• [Exercise description]
Retype the entries below exactly, dropping the images.

_ _ _ _

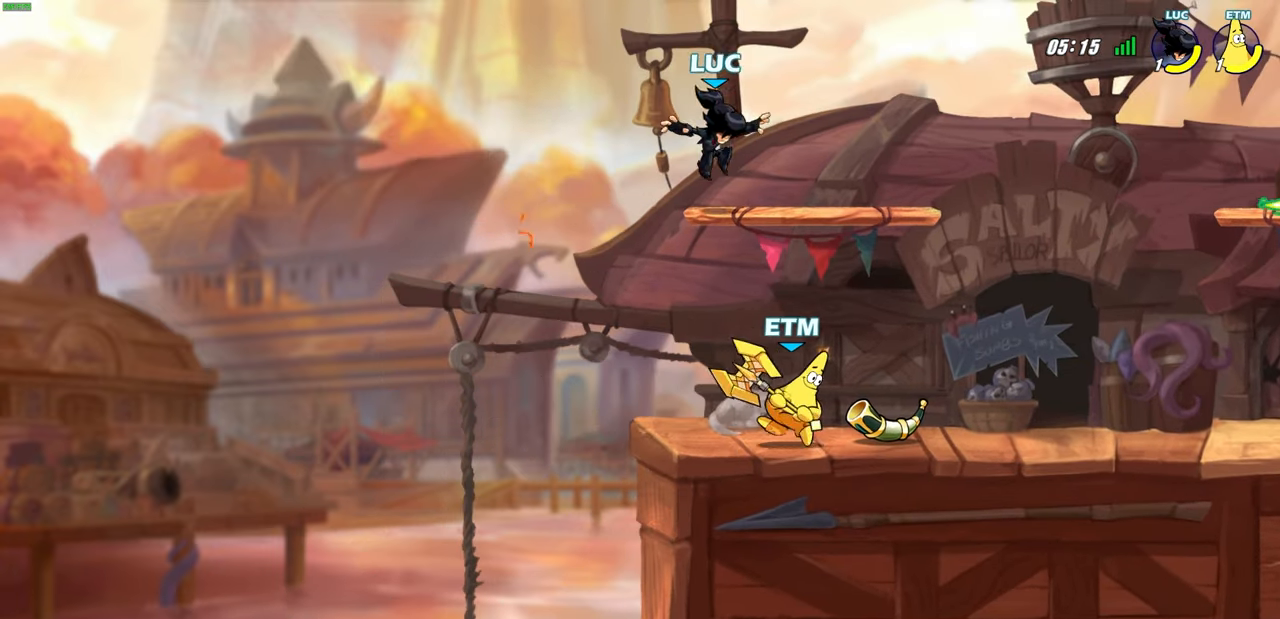
{"buttons": ["R2"], "left_stick": "up-left", "right_stick": "center", "events": [[217, "left_stick", "up-right"], [283, "R2", "down"], [450, "left_stick", "up-left"]]}
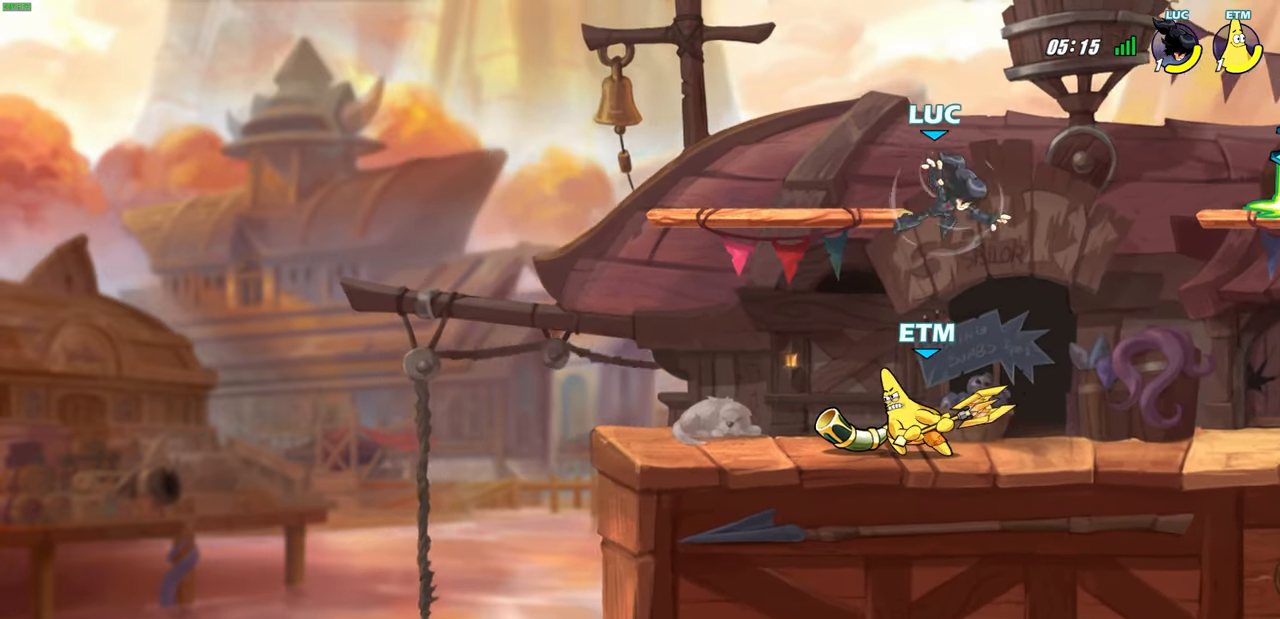
{"buttons": ["SQUARE"], "left_stick": "center", "right_stick": "center", "events": [[117, "R2", "up"], [150, "left_stick", "down-left"], [333, "left_stick", "down-right"], [483, "SQUARE", "down"], [483, "left_stick", "center"]]}
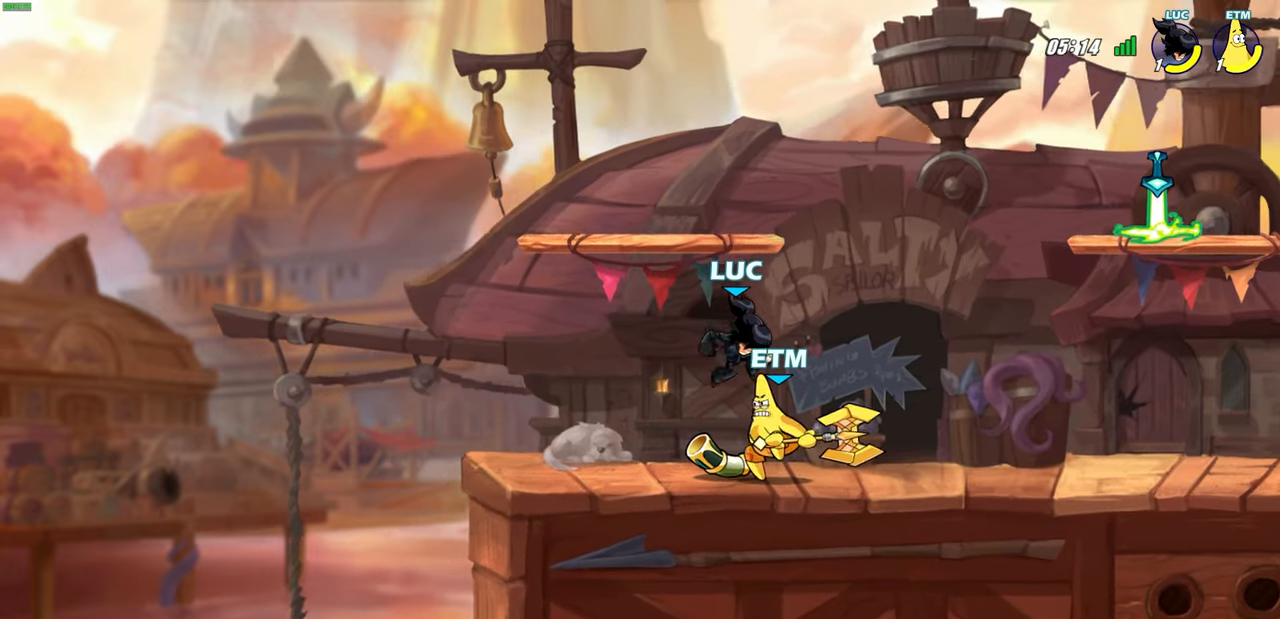
{"buttons": ["SQUARE"], "left_stick": "up-left", "right_stick": "center", "events": [[50, "SQUARE", "up"], [167, "SQUARE", "down"], [250, "SQUARE", "up"], [333, "SQUARE", "down"], [417, "SQUARE", "up"], [467, "SQUARE", "down"], [500, "left_stick", "up-left"]]}
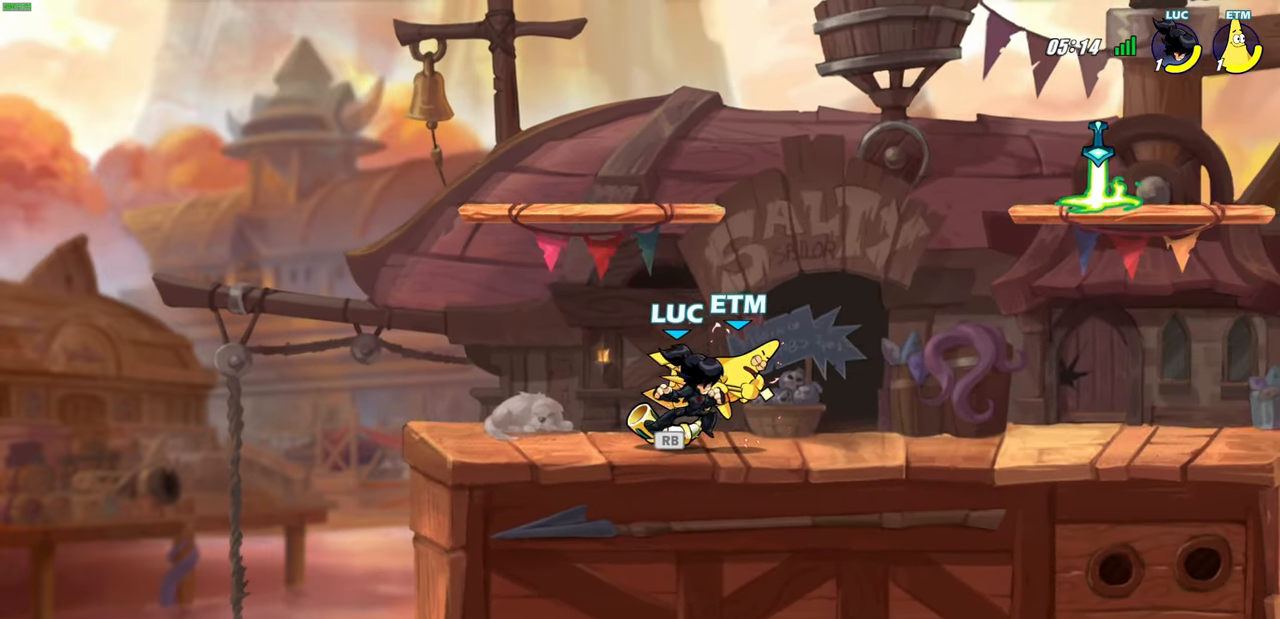
{"buttons": [], "left_stick": "up-left", "right_stick": "center", "events": [[117, "SQUARE", "up"]]}
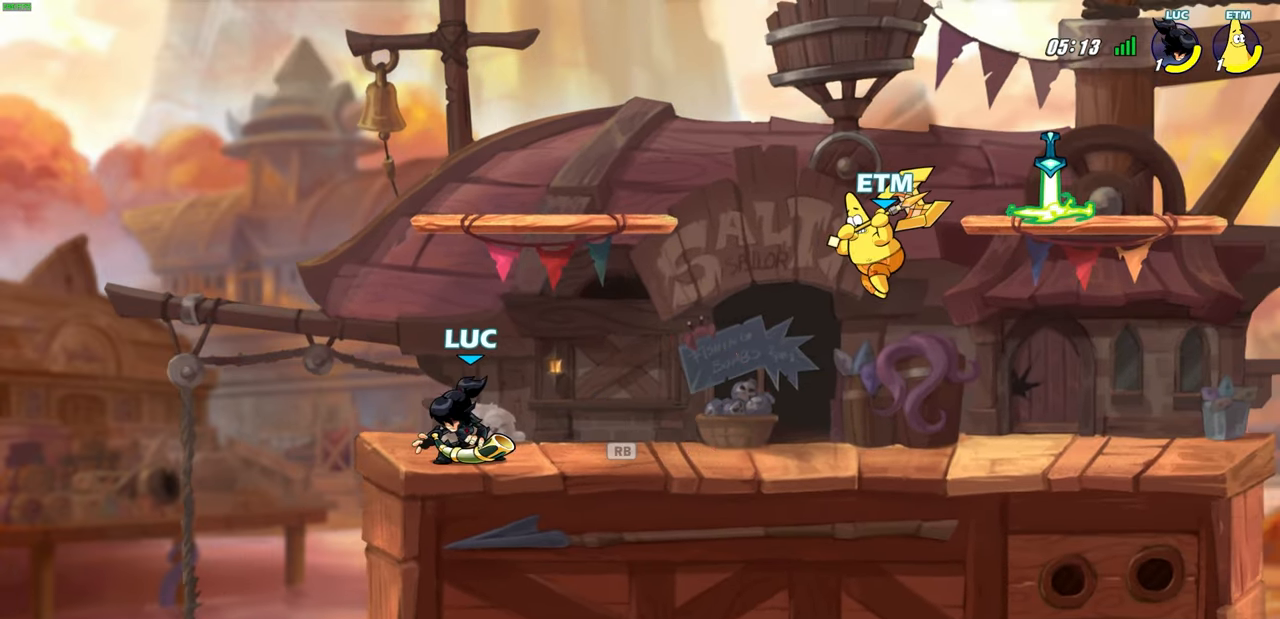
{"buttons": [], "left_stick": "right", "right_stick": "center", "events": [[83, "left_stick", "right"], [200, "SQUARE", "down"], [250, "left_stick", "center"], [300, "SQUARE", "up"], [433, "left_stick", "right"]]}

_ _ _ _

• [Written answer]
{"buttons": ["R2"], "left_stick": "up-left", "right_stick": "center", "events": [[217, "left_stick", "up-right"], [283, "R2", "down"], [450, "left_stick", "up-left"]]}
{"buttons": ["SQUARE"], "left_stick": "center", "right_stick": "center", "events": [[117, "R2", "up"], [150, "left_stick", "down-left"], [333, "left_stick", "down-right"], [483, "SQUARE", "down"], [483, "left_stick", "center"]]}
{"buttons": ["SQUARE"], "left_stick": "up-left", "right_stick": "center", "events": [[50, "SQUARE", "up"], [167, "SQUARE", "down"], [250, "SQUARE", "up"], [333, "SQUARE", "down"], [417, "SQUARE", "up"], [467, "SQUARE", "down"], [500, "left_stick", "up-left"]]}
{"buttons": [], "left_stick": "up-left", "right_stick": "center", "events": [[117, "SQUARE", "up"]]}
{"buttons": [], "left_stick": "right", "right_stick": "center", "events": [[83, "left_stick", "right"], [200, "SQUARE", "down"], [250, "left_stick", "center"], [300, "SQUARE", "up"], [433, "left_stick", "right"]]}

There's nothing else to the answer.